BMO Upgrades Public Storage, Notes Shares Fairly Valued
In a report published Tuesday, BMO Capital Markets analyst Paul Adornato upgraded shares of Public Storage (NYSE: PSA) to Market Perform from Underperform with a price target raised to $192 from a previous $140.
Adornato noted that Public Storage's recent first quarter results with same-store NOI growth of 8.4 percent was within the group's range of 7.5 percent to 11.4 percent.

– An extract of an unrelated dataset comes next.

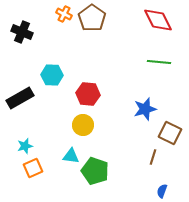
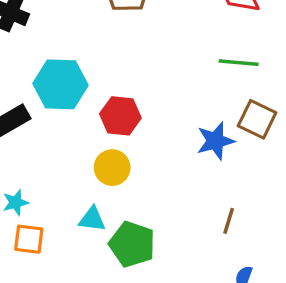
cyan hexagon: (52, 75) -> (61, 84), size x1.4
brown square: (170, 133) -> (257, 119), moved
orange square: (33, 168) -> (29, 239), turned 30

The company also demonstrated "healthy" underlying fundamentals (limited supply, strong demand, meaningful rent growth and occupancy gains), although these aren't company specific and enjoyed by all of the publicly traded storage REITs.
Adornato said shares were trading at a 5.4 percent premium in December 2013 to estimated consensus NAV. Today, shares are trading at an 11.8 percent NAV premium which is 700 basis points below its peers' 18.9 percent premium. The valuation is now "reasonably valued" as Public Storage "is no longer a standout" in terms of operations or cost of capital.
The analyst explained his reasons to suggest shares no longer deserve a premium valuation. First, the long-term risk-on trade following the recession means that the "flight to quality" (the company's under-levered balance sheet) had ended. In addition, the company's cash "hoard" of $500 million perpetually on the balance sheet over long periods of time had "disappeared" due to acquisitions. Finally, Public Storage has previously enjoyed the benefits of scale, technology and improving cost of capital, but now the "playing field" for top operators has now leveled.